Q:福島を舞台に、少年二人、三つの家族を物語の主軸に据えられています。何か着想はあったのでしょうか。


松井:最初は反原発をもっと全面に出した映画にするつもりでした。ですが、原発の状況が日々変わるので、その情報をまとめるだけでもかなり大変。それで発想を変えて、まずは三つの家族の悲哀を心情豊かに描き、その背景に震災と原発事故が浮かびあがるような構成に変えました。その方が観客も入りやすいのではないかと。多くの人には家族がありますから、共感できる部分も多い。


Q:脚本作りから撮影、編集まで、第三者に客観的意見を仰ぐことはありましたか。


松井:うちの撮影現場では、みんなが好きなことを言うようにしています。嫌なことを言われると最初はカチンと来ますが(笑)、でもその後は冷静に判断して、いいものは使おうと。そうでないものは使わなければいいだけですから。スタッフが出したものが僕とは違う意見だったとしても、それが面白ければ採用します。

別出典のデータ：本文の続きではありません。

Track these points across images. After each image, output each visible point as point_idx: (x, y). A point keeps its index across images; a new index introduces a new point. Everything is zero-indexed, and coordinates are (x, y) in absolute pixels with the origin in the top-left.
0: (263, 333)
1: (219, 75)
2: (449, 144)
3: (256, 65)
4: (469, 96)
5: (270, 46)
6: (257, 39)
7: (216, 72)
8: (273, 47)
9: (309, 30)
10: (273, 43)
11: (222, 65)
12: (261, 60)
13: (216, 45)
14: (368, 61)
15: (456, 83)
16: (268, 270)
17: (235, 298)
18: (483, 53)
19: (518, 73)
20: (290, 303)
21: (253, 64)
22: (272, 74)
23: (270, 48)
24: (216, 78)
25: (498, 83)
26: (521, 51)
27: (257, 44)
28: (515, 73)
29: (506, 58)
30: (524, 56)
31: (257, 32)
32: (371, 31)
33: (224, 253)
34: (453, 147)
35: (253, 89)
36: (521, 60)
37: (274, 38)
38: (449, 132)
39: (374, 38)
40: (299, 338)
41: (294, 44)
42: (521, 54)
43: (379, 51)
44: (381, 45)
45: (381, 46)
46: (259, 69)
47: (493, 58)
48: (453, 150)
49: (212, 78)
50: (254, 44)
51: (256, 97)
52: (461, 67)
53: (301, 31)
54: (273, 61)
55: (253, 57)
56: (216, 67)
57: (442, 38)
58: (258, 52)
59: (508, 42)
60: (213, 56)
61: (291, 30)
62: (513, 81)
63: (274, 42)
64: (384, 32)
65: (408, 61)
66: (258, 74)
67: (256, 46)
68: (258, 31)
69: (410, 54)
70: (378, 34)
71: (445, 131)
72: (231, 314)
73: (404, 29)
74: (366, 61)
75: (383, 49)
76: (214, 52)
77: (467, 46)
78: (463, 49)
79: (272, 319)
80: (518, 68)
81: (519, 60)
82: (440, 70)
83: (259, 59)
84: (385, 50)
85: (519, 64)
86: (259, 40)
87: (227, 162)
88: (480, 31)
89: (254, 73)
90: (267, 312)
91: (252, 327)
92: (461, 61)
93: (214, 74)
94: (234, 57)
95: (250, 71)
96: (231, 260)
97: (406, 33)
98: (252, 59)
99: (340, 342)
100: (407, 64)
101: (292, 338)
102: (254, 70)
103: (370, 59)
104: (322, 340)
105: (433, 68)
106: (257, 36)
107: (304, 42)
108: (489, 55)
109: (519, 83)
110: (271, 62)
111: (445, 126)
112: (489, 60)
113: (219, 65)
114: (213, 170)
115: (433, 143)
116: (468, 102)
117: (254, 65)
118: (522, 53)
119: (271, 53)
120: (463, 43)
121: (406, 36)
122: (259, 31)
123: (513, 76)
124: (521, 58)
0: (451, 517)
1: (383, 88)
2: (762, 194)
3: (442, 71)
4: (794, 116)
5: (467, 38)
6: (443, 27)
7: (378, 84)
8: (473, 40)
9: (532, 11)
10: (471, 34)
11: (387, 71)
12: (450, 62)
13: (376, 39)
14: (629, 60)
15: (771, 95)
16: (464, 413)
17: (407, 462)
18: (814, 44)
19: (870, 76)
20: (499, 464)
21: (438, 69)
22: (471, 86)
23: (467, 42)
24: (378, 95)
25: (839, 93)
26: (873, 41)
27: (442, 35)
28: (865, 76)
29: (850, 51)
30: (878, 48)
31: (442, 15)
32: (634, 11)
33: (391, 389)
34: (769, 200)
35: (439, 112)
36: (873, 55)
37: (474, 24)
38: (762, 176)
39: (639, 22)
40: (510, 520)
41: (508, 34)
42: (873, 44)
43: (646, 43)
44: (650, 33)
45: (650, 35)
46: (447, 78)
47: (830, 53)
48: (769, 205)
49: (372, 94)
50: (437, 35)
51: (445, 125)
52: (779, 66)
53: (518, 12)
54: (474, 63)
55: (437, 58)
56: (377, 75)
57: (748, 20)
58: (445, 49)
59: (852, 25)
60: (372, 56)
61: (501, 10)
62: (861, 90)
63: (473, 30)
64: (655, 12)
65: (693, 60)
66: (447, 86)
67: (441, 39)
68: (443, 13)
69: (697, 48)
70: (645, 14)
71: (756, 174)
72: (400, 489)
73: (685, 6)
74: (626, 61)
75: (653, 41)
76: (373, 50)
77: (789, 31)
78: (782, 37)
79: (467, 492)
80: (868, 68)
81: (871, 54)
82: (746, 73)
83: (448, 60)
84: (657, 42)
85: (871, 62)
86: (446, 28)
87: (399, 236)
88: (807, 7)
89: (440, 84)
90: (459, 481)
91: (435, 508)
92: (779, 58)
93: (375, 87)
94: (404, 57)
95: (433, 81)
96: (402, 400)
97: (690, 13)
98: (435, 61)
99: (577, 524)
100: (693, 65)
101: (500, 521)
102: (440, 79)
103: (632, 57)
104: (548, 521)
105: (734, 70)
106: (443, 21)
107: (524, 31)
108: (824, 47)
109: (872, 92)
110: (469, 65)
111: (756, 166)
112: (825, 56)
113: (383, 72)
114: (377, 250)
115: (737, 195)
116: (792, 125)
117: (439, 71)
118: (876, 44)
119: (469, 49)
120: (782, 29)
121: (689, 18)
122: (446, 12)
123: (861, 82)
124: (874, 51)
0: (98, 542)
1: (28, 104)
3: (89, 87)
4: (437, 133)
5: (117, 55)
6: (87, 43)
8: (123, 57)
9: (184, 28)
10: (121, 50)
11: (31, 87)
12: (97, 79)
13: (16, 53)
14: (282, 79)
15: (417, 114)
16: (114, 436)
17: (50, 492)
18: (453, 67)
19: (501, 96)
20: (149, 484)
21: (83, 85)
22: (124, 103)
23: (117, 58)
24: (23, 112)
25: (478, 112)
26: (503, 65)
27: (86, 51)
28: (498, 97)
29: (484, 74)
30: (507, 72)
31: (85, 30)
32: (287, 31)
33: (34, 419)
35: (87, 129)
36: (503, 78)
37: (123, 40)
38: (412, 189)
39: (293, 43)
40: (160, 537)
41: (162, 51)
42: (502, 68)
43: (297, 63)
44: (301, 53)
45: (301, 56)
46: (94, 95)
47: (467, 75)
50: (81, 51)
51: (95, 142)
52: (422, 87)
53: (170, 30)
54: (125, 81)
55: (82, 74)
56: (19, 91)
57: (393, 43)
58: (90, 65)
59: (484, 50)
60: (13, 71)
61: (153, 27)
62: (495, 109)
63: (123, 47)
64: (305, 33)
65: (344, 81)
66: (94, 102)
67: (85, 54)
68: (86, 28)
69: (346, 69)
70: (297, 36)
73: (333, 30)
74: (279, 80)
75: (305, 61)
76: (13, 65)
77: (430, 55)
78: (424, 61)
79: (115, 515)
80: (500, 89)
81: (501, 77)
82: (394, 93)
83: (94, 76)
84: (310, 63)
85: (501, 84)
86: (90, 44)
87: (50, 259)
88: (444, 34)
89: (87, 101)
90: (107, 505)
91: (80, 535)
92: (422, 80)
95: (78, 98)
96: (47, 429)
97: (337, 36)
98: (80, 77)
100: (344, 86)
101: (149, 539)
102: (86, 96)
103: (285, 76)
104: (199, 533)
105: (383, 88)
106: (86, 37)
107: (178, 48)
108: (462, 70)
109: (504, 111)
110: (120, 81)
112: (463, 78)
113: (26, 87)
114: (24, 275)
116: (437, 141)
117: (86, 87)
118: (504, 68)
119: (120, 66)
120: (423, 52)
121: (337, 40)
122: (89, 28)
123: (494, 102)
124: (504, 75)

「セリフをこう変えたいのですが」と俳優から提案があったときは、一度その通りにやってもらいます。その後で脚本通りにやってもらうと、そっちが良くなる場合もある。俳優さん自ら考えたセリフは自然さが出るので、その後続けて脚本のセリフを話してもらうと、自然な演技をした後ゆえ良い方に転がることもあるんです。スタッフやキャストが自分の意見を言うのは、良い映画を作るためには必要なこと。みんなが言いたいことを言って、良い映画になればそれでいいんです。



『こんな事があった』©松井良彦/ Yoshihiko Matsui


Q:セリフに関しての調整は事前の本読みなどで行うのでしょうか。


松井:僕は本読みが嫌いなんですよ。だから現場ですね。


Q:テイクは重ねる方ですか。


松井:ケースによりますが、極力5テイクくらいまでに抑えています。3テイク目くらいまでは新鮮ですが、4〜5テイク目くらいからは俳優が変に考え出してしまうので、自然さが無くなっちゃうんです。


Q:現場は多くの人と一緒に作り上げていく工程ですが、一人で書く脚本作業でアドバイスを求めるようなことはありますか。


松井:アドバイスを求めることはないですが、脚本を書く前に当事者に話を聞くことはよくあります。反原発を押し出そうとしてやめたのは、福島の人たちからいろんな興味深いエピソードを聞かされこともその理由の一つです。『追悼のざわめき』のときは大阪の釜ヶ崎に行って話を聞きましたし、ゲイの映画を撮ったときは東郷健さんに話を聞きにいきました。釜ヶ崎は最初は怖かったのですが、普通に入っていけば向こうは全然ウェルカム。労務者やホームレス、ヤクザといった方々と話をすると、これまた面白い話を聞かせてくれる。東郷さんにプロットを見せた時は「松井さん、男の人と恋愛したことあるの」と言われるくらいにプロットを気に入っていただき、たくさん話をさせてもらいました。そうやって、自分のプロットをどう受け止めてくれるのか当事者に聞くこともありますし、とにかく現地でいろんな人と話をするのが好きですね。その後、自分1人で脚本を書いています。